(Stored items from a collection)
☆ ☆ ☆ ☆ ☆
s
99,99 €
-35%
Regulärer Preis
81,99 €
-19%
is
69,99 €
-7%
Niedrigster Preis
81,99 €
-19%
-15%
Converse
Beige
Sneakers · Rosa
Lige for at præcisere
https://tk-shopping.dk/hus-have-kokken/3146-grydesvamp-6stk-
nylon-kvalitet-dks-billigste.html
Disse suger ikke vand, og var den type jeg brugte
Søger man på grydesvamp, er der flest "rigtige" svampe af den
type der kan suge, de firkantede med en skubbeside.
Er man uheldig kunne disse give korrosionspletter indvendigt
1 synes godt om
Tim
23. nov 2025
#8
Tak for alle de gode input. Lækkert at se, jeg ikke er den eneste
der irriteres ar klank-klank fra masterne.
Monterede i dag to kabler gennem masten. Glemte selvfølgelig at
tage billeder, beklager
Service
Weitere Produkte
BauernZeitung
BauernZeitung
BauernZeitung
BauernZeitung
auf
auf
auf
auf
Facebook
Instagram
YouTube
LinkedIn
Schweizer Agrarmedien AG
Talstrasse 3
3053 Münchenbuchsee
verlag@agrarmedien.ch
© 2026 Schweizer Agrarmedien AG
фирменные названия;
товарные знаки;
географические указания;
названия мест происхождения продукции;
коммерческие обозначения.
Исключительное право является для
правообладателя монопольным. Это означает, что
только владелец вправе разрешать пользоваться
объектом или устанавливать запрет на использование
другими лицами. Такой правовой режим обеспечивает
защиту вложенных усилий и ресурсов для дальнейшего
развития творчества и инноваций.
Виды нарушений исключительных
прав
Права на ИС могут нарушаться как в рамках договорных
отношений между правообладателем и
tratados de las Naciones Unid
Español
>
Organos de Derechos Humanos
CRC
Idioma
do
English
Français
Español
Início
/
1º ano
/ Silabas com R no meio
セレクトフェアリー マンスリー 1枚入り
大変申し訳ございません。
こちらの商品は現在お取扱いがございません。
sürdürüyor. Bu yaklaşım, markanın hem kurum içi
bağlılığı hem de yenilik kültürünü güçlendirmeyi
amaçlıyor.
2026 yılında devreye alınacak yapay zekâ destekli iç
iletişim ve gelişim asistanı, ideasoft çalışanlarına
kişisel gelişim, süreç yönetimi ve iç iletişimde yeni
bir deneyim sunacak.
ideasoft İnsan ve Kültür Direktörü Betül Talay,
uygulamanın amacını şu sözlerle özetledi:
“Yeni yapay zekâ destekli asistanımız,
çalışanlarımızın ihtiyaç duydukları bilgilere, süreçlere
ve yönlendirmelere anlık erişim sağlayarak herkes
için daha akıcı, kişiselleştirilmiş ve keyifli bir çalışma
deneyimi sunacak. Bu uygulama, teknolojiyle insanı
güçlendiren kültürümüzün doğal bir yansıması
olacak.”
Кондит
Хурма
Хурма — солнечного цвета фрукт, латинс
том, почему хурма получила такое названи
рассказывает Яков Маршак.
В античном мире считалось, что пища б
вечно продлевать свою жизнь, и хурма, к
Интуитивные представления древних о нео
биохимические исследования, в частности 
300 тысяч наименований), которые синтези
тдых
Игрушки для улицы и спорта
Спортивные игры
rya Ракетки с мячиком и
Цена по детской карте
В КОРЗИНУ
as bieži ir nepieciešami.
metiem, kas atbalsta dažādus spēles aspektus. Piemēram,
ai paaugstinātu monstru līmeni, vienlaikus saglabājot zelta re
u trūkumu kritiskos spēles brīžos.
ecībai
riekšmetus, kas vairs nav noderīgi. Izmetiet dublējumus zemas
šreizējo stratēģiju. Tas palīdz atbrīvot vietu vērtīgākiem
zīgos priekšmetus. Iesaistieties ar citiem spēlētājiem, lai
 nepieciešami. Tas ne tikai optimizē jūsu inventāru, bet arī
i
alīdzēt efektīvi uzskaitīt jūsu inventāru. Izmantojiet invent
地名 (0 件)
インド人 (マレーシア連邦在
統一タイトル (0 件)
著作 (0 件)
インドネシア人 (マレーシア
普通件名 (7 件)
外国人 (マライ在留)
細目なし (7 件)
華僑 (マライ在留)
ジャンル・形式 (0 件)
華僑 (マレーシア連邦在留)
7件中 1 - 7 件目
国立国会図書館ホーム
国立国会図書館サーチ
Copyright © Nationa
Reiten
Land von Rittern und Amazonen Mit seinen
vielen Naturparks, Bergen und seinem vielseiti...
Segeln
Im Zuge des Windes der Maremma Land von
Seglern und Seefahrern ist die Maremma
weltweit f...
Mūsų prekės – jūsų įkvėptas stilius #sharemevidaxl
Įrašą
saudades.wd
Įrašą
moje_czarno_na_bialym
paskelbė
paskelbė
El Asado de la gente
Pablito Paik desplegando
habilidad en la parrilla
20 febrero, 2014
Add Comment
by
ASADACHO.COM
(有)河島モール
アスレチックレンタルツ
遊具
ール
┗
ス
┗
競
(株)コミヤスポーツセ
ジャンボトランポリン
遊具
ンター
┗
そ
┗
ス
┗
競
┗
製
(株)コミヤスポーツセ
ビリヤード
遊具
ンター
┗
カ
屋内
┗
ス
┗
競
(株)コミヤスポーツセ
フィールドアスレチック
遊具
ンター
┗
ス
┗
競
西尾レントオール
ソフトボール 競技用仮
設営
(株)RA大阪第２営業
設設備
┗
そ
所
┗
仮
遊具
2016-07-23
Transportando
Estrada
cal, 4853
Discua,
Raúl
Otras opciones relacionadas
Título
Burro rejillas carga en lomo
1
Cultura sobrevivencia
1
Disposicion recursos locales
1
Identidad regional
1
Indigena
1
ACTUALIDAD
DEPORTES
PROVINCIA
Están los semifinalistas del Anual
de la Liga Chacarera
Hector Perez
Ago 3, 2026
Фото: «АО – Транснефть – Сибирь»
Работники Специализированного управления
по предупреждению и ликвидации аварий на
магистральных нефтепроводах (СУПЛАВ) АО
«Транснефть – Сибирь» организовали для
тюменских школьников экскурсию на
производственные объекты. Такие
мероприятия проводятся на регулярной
☆ ☆ ☆ ☆ ☆
Job item =>
In full and without alteration, write out the data above.

Reply to the task =>
s
99,99 €
-35%
Regulärer Preis
81,99 €
-19%
is
69,99 €
-7%
Niedrigster Preis
81,99 €
-19%
-15%
Converse
Beige
Sneakers · Rosa
Lige for at præcisere
https://tk-shopping.dk/hus-have-kokken/3146-grydesvamp-6stk-
nylon-kvalitet-dks-billigste.html
Disse suger ikke vand, og var den type jeg brugte
Søger man på grydesvamp, er der flest "rigtige" svampe af den
type der kan suge, de firkantede med en skubbeside.
Er man uheldig kunne disse give korrosionspletter indvendigt
1 synes godt om
Tim
23. nov 2025
#8
Tak for alle de gode input. Lækkert at se, jeg ikke er den eneste
der irriteres ar klank-klank fra masterne.
Monterede i dag to kabler gennem masten. Glemte selvfølgelig at
tage billeder, beklager
Service
Weitere Produkte
BauernZeitung
BauernZeitung
BauernZeitung
BauernZeitung
auf
auf
auf
auf
Facebook
Instagram
YouTube
LinkedIn
Schweizer Agrarmedien AG
Talstrasse 3
3053 Münchenbuchsee
verlag@agrarmedien.ch
© 2026 Schweizer Agrarmedien AG
фирменные названия;
товарные знаки;
географические указания;
названия мест происхождения продукции;
коммерческие обозначения.
Исключительное право является для
правообладателя монопольным. Это означает, что
только владелец вправе разрешать пользоваться
объектом или устанавливать запрет на использование
другими лицами. Такой правовой режим обеспечивает
защиту вложенных усилий и ресурсов для дальнейшего
развития творчества и инноваций.
Виды нарушений исключительных
прав
Права на ИС могут нарушаться как в рамках договорных
отношений между правообладателем и
tratados de las Naciones Unid
Español
>
Organos de Derechos Humanos
CRC
Idioma
do
English
Français
Español
Início
/
1º ano
/ Silabas com R no meio
セレクトフェアリー マンスリー 1枚入り
大変申し訳ございません。
こちらの商品は現在お取扱いがございません。
sürdürüyor. Bu yaklaşım, markanın hem kurum içi
bağlılığı hem de yenilik kültürünü güçlendirmeyi
amaçlıyor.
2026 yılında devreye alınacak yapay zekâ destekli iç
iletişim ve gelişim asistanı, ideasoft çalışanlarına
kişisel gelişim, süreç yönetimi ve iç iletişimde yeni
bir deneyim sunacak.
ideasoft İnsan ve Kültür Direktörü Betül Talay,
uygulamanın amacını şu sözlerle özetledi:
“Yeni yapay zekâ destekli asistanımız,
çalışanlarımızın ihtiyaç duydukları bilgilere, süreçlere
ve yönlendirmelere anlık erişim sağlayarak herkes
için daha akıcı, kişiselleştirilmiş ve keyifli bir çalışma
deneyimi sunacak. Bu uygulama, teknolojiyle insanı
güçlendiren kültürümüzün doğal bir yansıması
olacak.”
Кондит
Хурма
Хурма — солнечного цвета фрукт, латинс
том, почему хурма получила такое названи
рассказывает Яков Маршак.
В античном мире считалось, что пища б
вечно продлевать свою жизнь, и хурма, к
Интуитивные представления древних о нео
биохимические исследования, в частности 
300 тысяч наименований), которые синтези
тдых
Игрушки для улицы и спорта
Спортивные игры
rya Ракетки с мячиком и
Цена по детской карте
В КОРЗИНУ
as bieži ir nepieciešami.
metiem, kas atbalsta dažādus spēles aspektus. Piemēram,
ai paaugstinātu monstru līmeni, vienlaikus saglabājot zelta re
u trūkumu kritiskos spēles brīžos.
ecībai
riekšmetus, kas vairs nav noderīgi. Izmetiet dublējumus zemas
šreizējo stratēģiju. Tas palīdz atbrīvot vietu vērtīgākiem
zīgos priekšmetus. Iesaistieties ar citiem spēlētājiem, lai
 nepieciešami. Tas ne tikai optimizē jūsu inventāru, bet arī
i
alīdzēt efektīvi uzskaitīt jūsu inventāru. Izmantojiet invent
地名 (0 件)
インド人 (マレーシア連邦在
統一タイトル (0 件)
著作 (0 件)
インドネシア人 (マレーシア
普通件名 (7 件)
外国人 (マライ在留)
細目なし (7 件)
華僑 (マライ在留)
ジャンル・形式 (0 件)
華僑 (マレーシア連邦在留)
7件中 1 - 7 件目
国立国会図書館ホーム
国立国会図書館サーチ
Copyright © Nationa
Reiten
Land von Rittern und Amazonen Mit seinen
vielen Naturparks, Bergen und seinem vielseiti...
Segeln
Im Zuge des Windes der Maremma Land von
Seglern und Seefahrern ist die Maremma
weltweit f...
Mūsų prekės – jūsų įkvėptas stilius #sharemevidaxl
Įrašą
saudades.wd
Įrašą
moje_czarno_na_bialym
paskelbė
paskelbė
El Asado de la gente
Pablito Paik desplegando
habilidad en la parrilla
20 febrero, 2014
Add Comment
by
ASADACHO.COM
(有)河島モール
アスレチックレンタルツ
遊具
ール
┗
ス
┗
競
(株)コミヤスポーツセ
ジャンボトランポリン
遊具
ンター
┗
そ
┗
ス
┗
競
┗
製
(株)コミヤスポーツセ
ビリヤード
遊具
ンター
┗
カ
屋内
┗
ス
┗
競
(株)コミヤスポーツセ
フィールドアスレチック
遊具
ンター
┗
ス
┗
競
西尾レントオール
ソフトボール 競技用仮
設営
(株)RA大阪第２営業
設設備
┗
そ
所
┗
仮
遊具
2016-07-23
Transportando
Estrada
cal, 4853
Discua,
Raúl
Otras opciones relacionadas
Título
Burro rejillas carga en lomo
1
Cultura sobrevivencia
1
Disposicion recursos locales
1
Identidad regional
1
Indigena
1
ACTUALIDAD
DEPORTES
PROVINCIA
Están los semifinalistas del Anual
de la Liga Chacarera
Hector Perez
Ago 3, 2026
Фото: «АО – Транснефть – Сибирь»
Работники Специализированного управления
по предупреждению и ликвидации аварий на
магистральных нефтепроводах (СУПЛАВ) АО
«Транснефть – Сибирь» организовали для
тюменских школьников экскурсию на
производственные объекты. Такие
мероприятия проводятся на регулярной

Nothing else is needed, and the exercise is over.